═══ Excerpt

# Hartpury - stallion parade



## Digger123 (30 January 2011)

Well who impressed and I was going to ask who didn't but that's not fair


----------



## breezing (30 January 2011)

A brilliant day ,all the stallions looked fantastic ,I would be hard pressed to say I really didnt like something ,they all had something to give breeders .In the eventing section I particularly liked the attitude and performance of Persiflage and Chilli Morning ,SJ Cendy and Donder,Dressage, where do I begin, some breathtaking perfomances ,Desert Moon ,Treliver Decanter and Longton impressed and a fabulous show from Sport Pony Caesar .All thehorses brought over from France were exceptional but afraid out of my price range and I thought Monsieur Courtouis owner of Quite easy & Jaguar Mail  gave a lovely talk on his horses .Hartpury is a good venue  for this and I would think there were about 500 people there lots more than last year ,even the food is reasonable ,congratulations to all involved in putting on this show .


----------



## LynneB (30 January 2011)

visitor numbers sound wonderful - I'd heard it was standing room only!  and feedback suggests a brilliant day for all concerned.  Can't wait to see the stallion ads when they start.


----------



## chrissie1 (30 January 2011)

Couldn't stay too long but on the 'not impressed front' I was amazed to see 2 stallions in the Eventers section that, even though they'd been ridden round past all the jumps, promptly refused a cross pole.
Chilli Morning by comparison came in, turned immediately right and was confronted with a fence that he just pinged over.
Loved Persiflage too, not what I need for mine but very smart.


----------



## Aredis (30 January 2011)

Superb venue, well done to Cat and Jan for organising a well run day. 

I travelled down from North Yorkshire, three and a half hours each way, to see the jumpers and was also interested in the eventers.

Vangelis was the star of the show for me along with Jaguar Mail worth the drive alone to see these two.

Then in order of which I would use them on my mares.

Cash Point
Landpirol, who was a late entry
Quite Easy
Otto mail
Fetiche Du Pas
Cendy
Quisto Van De Helle Z 

From the eventers my favourite was Up With The Lark, followed by 
Persiflage
Royaldik
Power Blade, who was shown in hand. They also showed a four year old gelding by Power Blade under saddle who showed an enormous jump and gallop.

══════
═══ Data supplied

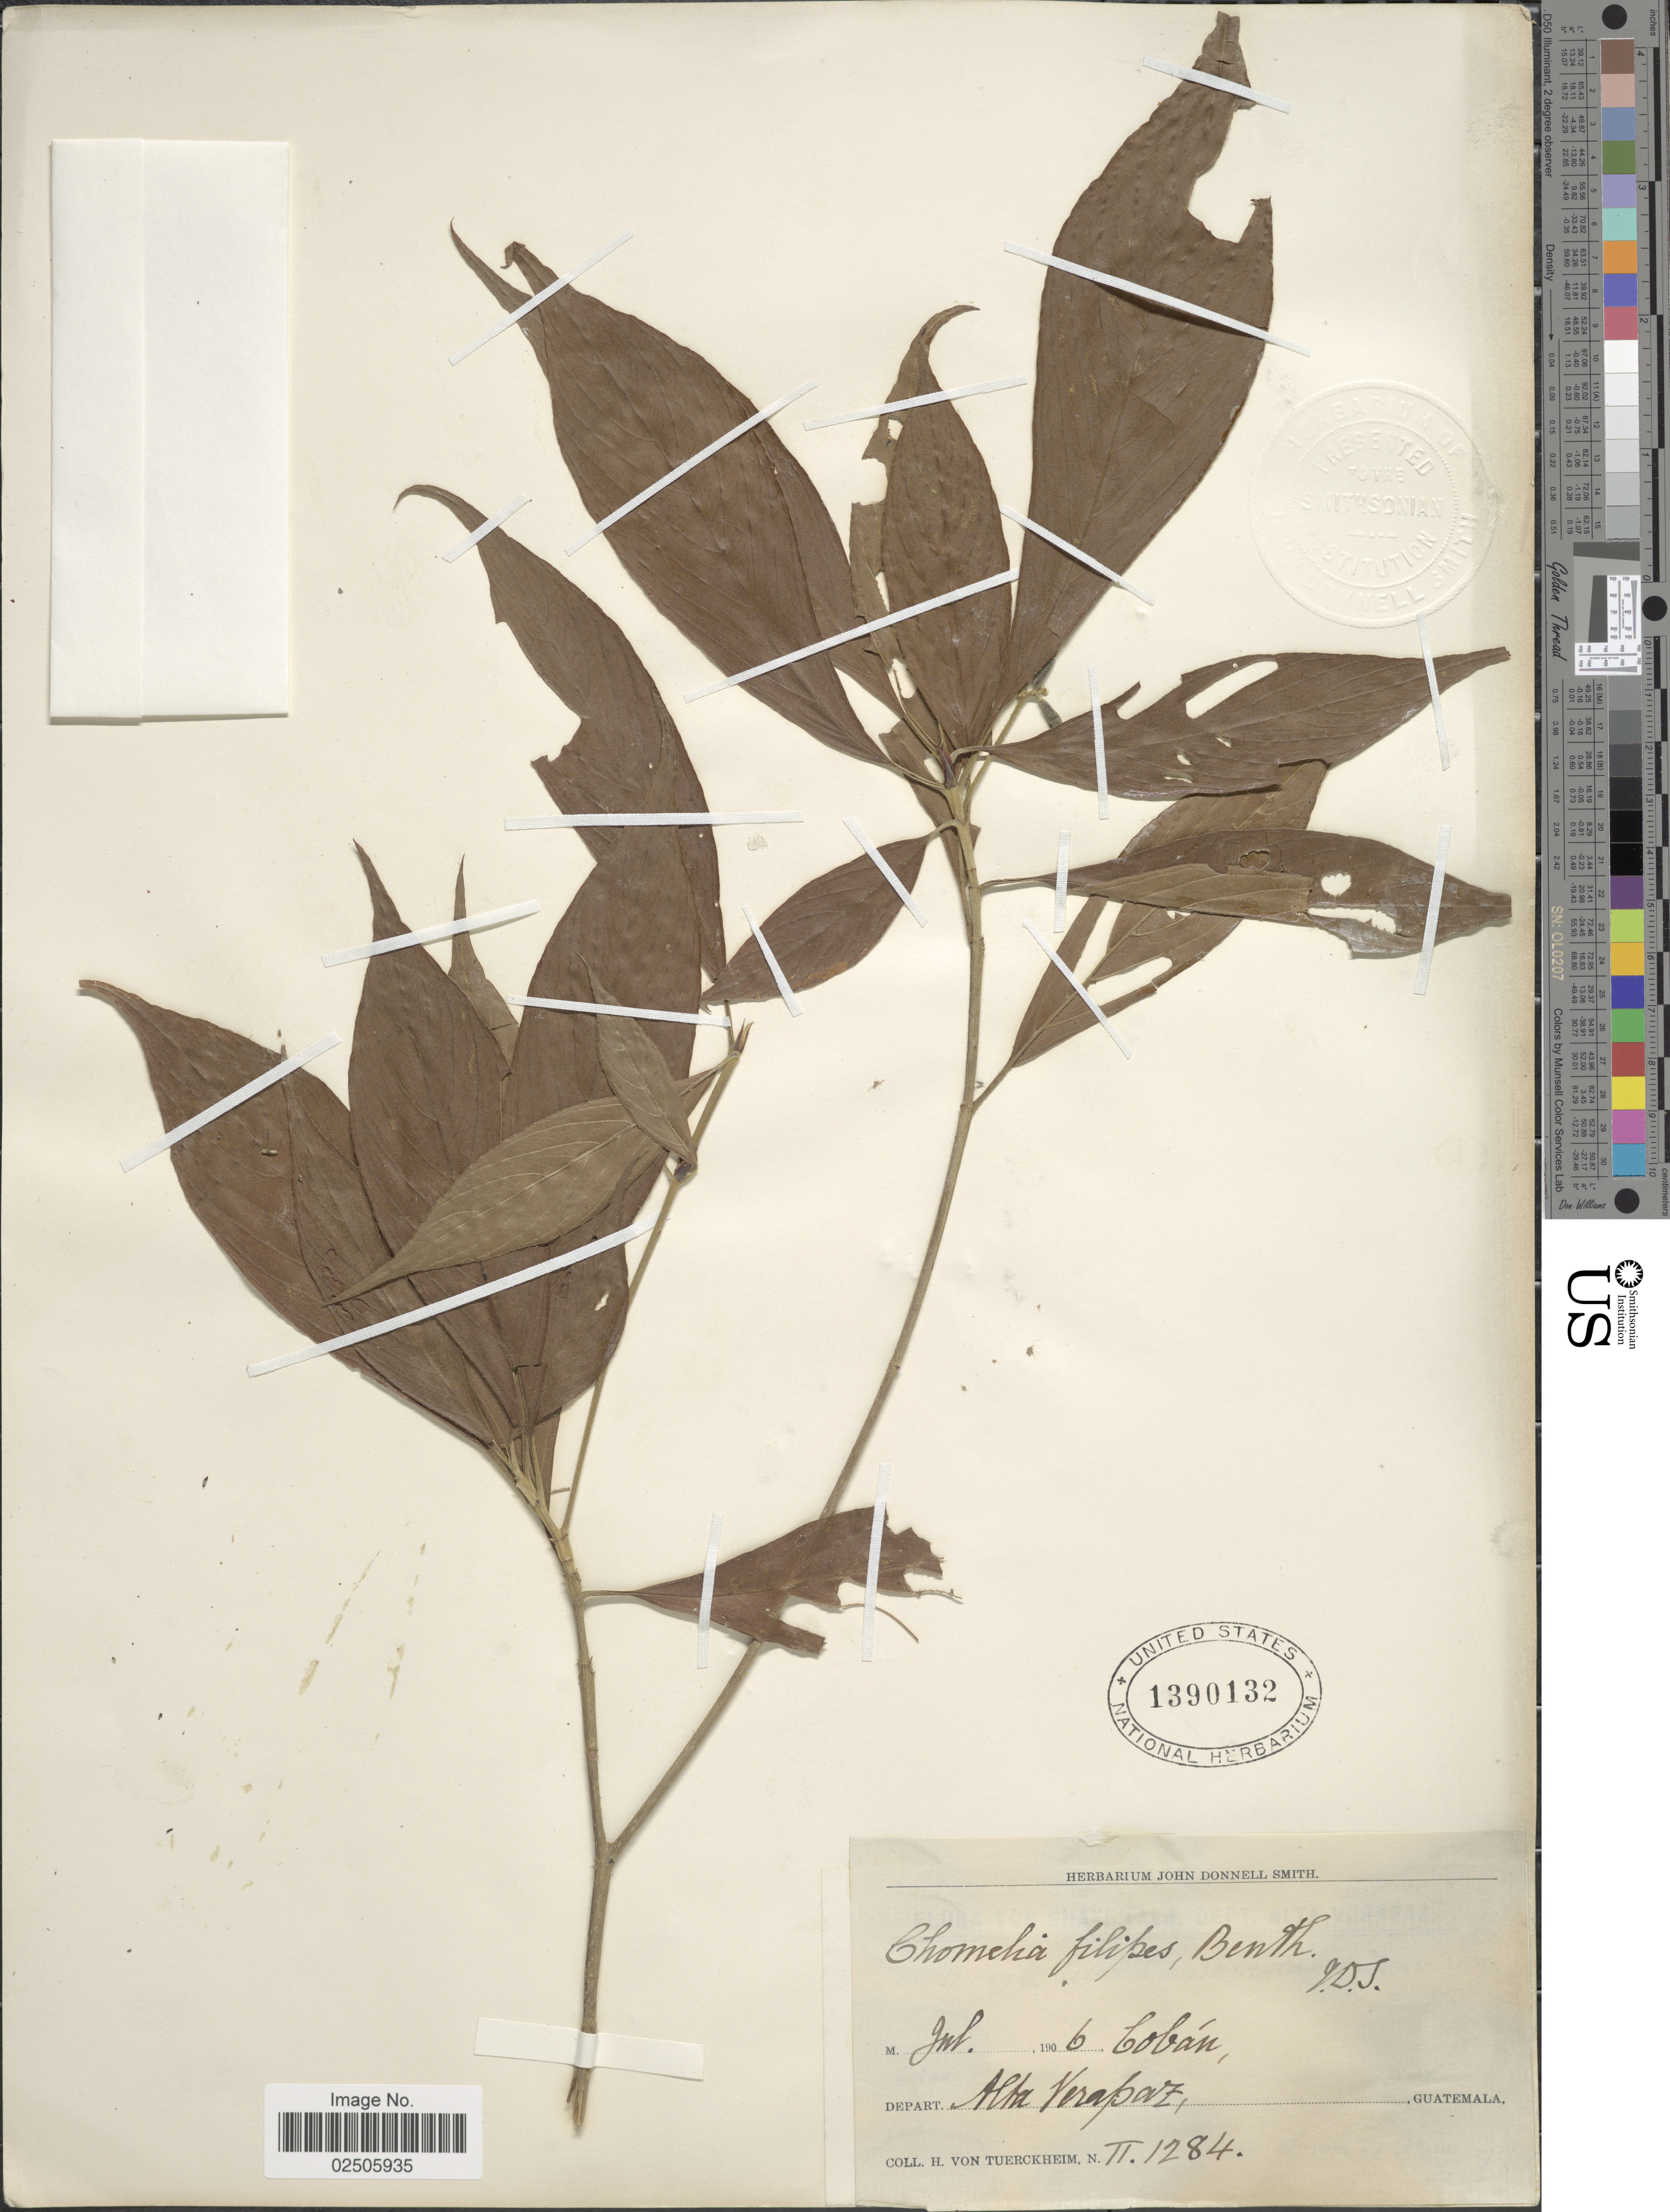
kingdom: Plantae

══════
═══ Data supplied

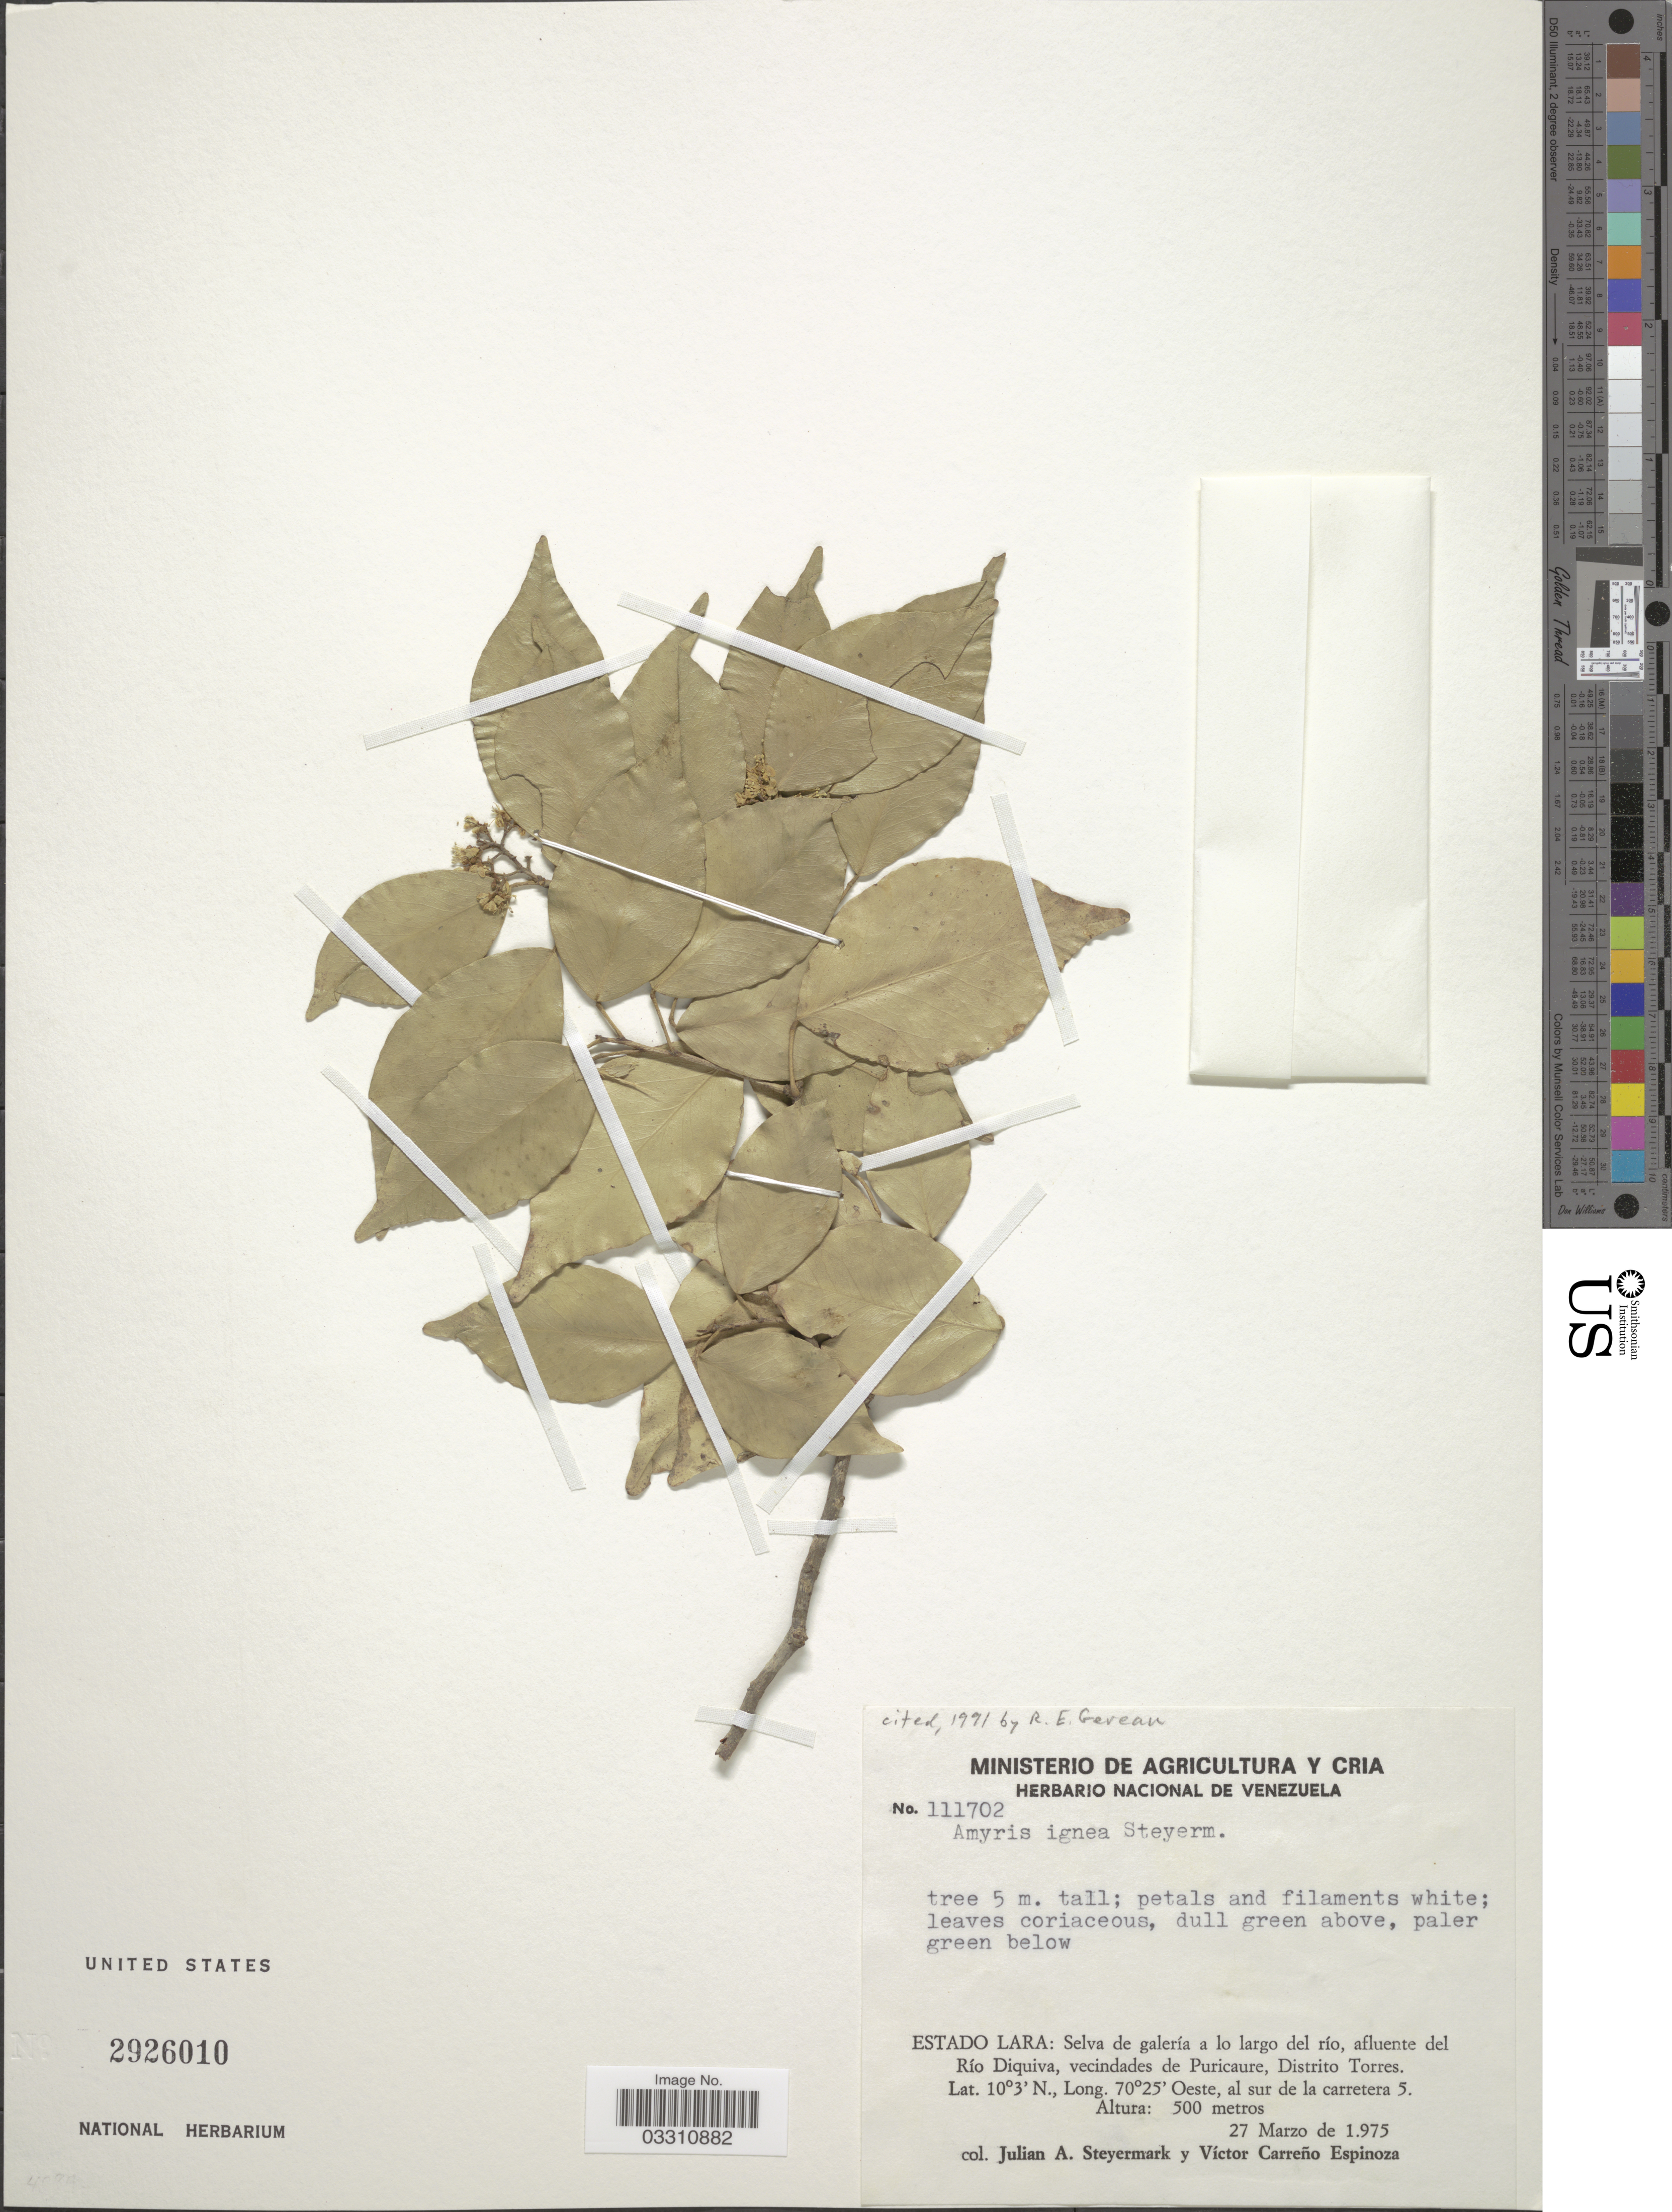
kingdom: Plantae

══════

__Task brief__.
Continue the forum thread about the Hartpury stallion parade from the point where the text ends.

__Task response__.
Grafenstolz.

They were the stars for me but then other people will have totally different choices for their mares.

Met a couple of people I had not seen for a while and booked two mares in for embryo transfer with Twemlow's

A good day indeed


----------



## strada (30 January 2011)

Fabulous day, fabulous stallions, fabulous trade stands and shopping! All in all... Fabulous


----------



## southsidestud (30 January 2011)

I went but arrived late to miss the SJ"ers went to see Kannan,so my arrival @5pm saw the last few Showjumpers,caught the last bit of Balinmore Irish Rebel.Some dressage horses in hand.I throughly enjoyed it,Stallions that stood out for me the Opener Emma Hindle on her stallion...Im not sure who it was whether its was Chequille Z or Longton??? They were awesome !! Royaldik was super,Fifty Cent,Also liked Treliver Decanter. OMG when Emma Hindle came in on Wie Weltmeyer...what a horse!! She got all teary eyed and it made quite a few people in the audience,the same me included was welling up...!! The very end bit with Emma Hindle & Chequille was fantastic too. Negative bits for me...sorry i have to say the negative bits....Shopping Village there wasnt many shops,and cant compalain but it was packed and was like sardines trying to squeeze past everyone(not really a negative as a great turn out)got good im not claustrophobic! All in all a good selection for everyone Commentator was clear in what she was saying and would go back next year.


----------



## magic104 (30 January 2011)

I am interested in seeing Power Blade on Saturday.  I have liked Cendy since I saw him at 3 & he is still being considered.  It sounds like it was a good show, bodes well for this weekend then.


----------



## Willow1306 (30 January 2011)

Also went - thought it was really good and was impressed with the turnout and venue. Thought it was good value for money too.

Unforunately i've not got a mare now, so wasn't really looking for anything in particular but saw a few that I really liked. Enjoyed watching Zamboucca as I really like his sire, Stedinger, so it was interesting to see him. Also liked Up With the Lark, Royaldik, Graf and the late entry one Landpirol as well as many many more, but have passed my catalogue along so have forgotten all the names.

There were also quite a few which I saw, which i've not been expected to like based on pics of them, but really liked in the flesh. Equally, saw some which I had expected to like, but I wasn't completely convinced by.

Out of interest - was it a particularly special occassion for Wie Weltmeyer, hence the tears? He looked amazing for his age! Thought the end bit with Chequille Z was just a touch strange ....


----------



## cruiseline (30 January 2011)

Aredis said:



			Vangelis was the star of the show for me along with Jaguar Mail worth the drive alone to see these two.

Then in order of which I would use them on my mares.

Cash Point
Landpirol, who was a late entry
		
Click to expand...

My daughter would agree 100% with you on this one. She said Vangelis was just amazing and Martin rode him superbly. Cash Point proved why he was purchased by RS and will be a huge star in the future. She also really really liked Landpirol (if that is the one that was bought as a wedding present)

Sound like it was a great event.


----------



## madmare22 (30 January 2011)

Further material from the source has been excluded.